____ ŹRÓDŁO
Policjanci Komendy Stołecznej Policji nagrali własną wersję wiersza dla dzieci pod tytułem "Katar". Na zamieszczonym w mediach społecznościowych wideo, recytują tekst Jana Brzechwy po jednym wersie, kończąc kichnięciem. W ten niestandardowy sposób chcą zachęcić mieszkańców stolicy, żeby zostali w domu również podczas Świąt Wielkanocnych.
"Spotkał katar Katarzynę, Katarzyna pod pierzynę" - tak zaczyna się wiersz Jana Brzechwy. Autor zakończył każdy z jego wersów zwrotem "a-psik". W dziecięcej rymowance katar wspominanej Katarzyny narobił sporo kłopotów - bohaterka zaraziła nim wszystkich mieszkańców swojego miasta.
"Nie bądź jak Katarzyna"
Policjanci uznali, że wiersz świetnie ilustruje rozprzestrzenianie się koronawirusa. I w tym przypadku zakażenie następuje drogą kropelkową, a nic go tak nie przyspiesza jak kichanie. "Nie bądź jak Katarzyna" - proszą. A kiedy kichają, robią to - jak przystało na stróżów prawa, porządku i zasad - prawidłowo, czyli w zgięcie łokcia.
________
____ PODANE DANE
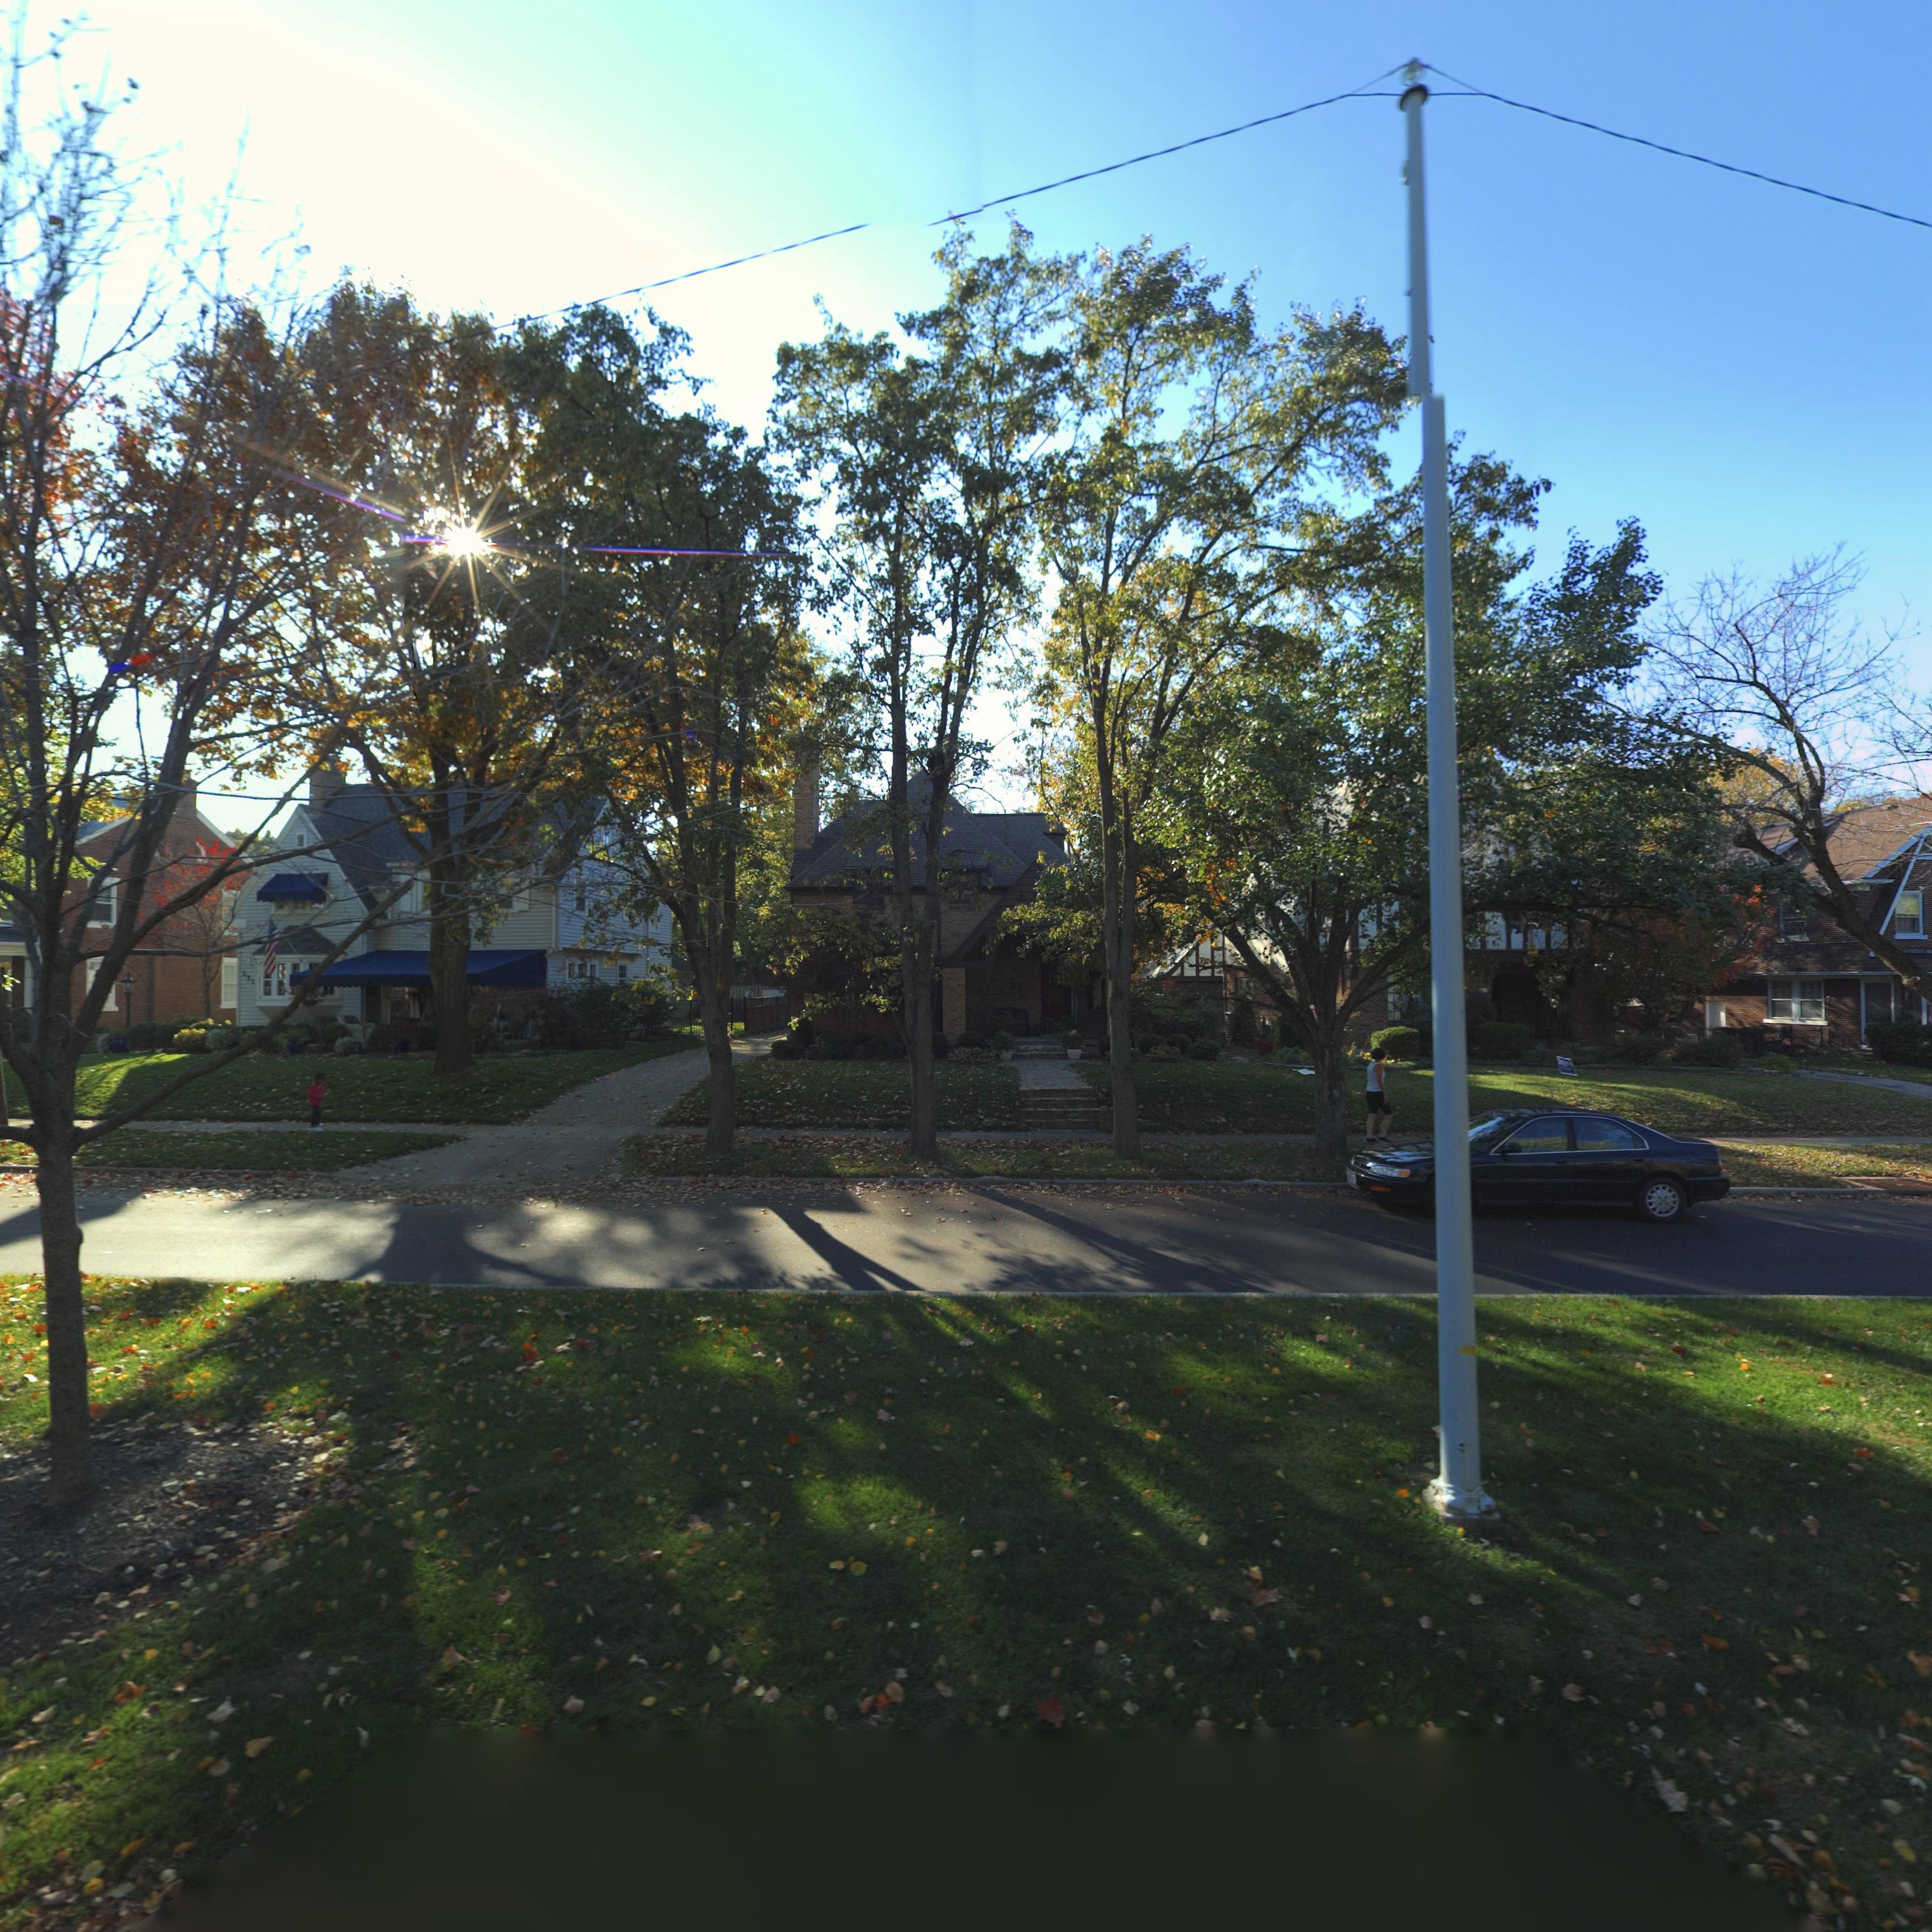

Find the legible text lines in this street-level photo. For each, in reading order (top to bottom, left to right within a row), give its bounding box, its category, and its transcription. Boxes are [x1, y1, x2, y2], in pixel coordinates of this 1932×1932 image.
________
* ZADANIA DO WYKONANIA
A – Oceń, czy zdania (i)–(iii) zgadzają się z tekstem o policyjnym nagraniu wiersza „Katar”. Przy każdym odpowiedz „tak” lub „nie” i przytocz dosłownie słowa tekstu, które o tym przesądzają. (i) Policjanci recytują wiersz po jednym wersie. (ii) Katarzyna z wiersza zaraziła katarem tylko swoją rodzinę. (iii) Policjanci na nagraniu kichają w dłoń.
B – Dopisz dalszy ciąg tekstu o policyjnym nagraniu wiersza „Katar”, zaczynając zaraz po jego ostatnim zdaniu.

* ODPOWIEDZI DO ZADAŃ
A –
(i) Tak: „recytują tekst Jana Brzechwy po jednym wersie”.
(ii) Nie: „bohaterka zaraziła nim wszystkich mieszkańców swojego miasta”.
(iii) Nie: „prawidłowo, czyli w zgięcie łokcia”.

B –
W nagraniu wystąpili policjanci, którzy na co dzień pracują w różnych wydziałach: od funkcjonariuszy z wydziału ruchu drogowego po biuro prasowe. A wszystko po to, by wspólnie zachęcić mieszkańców Warszawy do pozostania w domach, również w czasie zbliżających się Świąt Wielkanocnych. - Taki katar Jana Brzechwy jest śmieszny, ale koronawirus już taki zabawny nie jest . W najbliższe święta zostań w domu - podsumowuje na końcu nagraniu Komendant Stołeczny Policji Paweł Dobrodziej.
Ponad pięć tysięcy zakażeń
Ministerstwo Zdrowia poinformowało w środę wieczorem o 205 nowych potwierdzonych przypadkach zakażenia koronawirusem oraz o śmierci kolejnych 23 pacjentów. Łącznie w naszym kraju zdiagnozowano ponad 5200 przypadków zakażenia, a 159 osób zmarło.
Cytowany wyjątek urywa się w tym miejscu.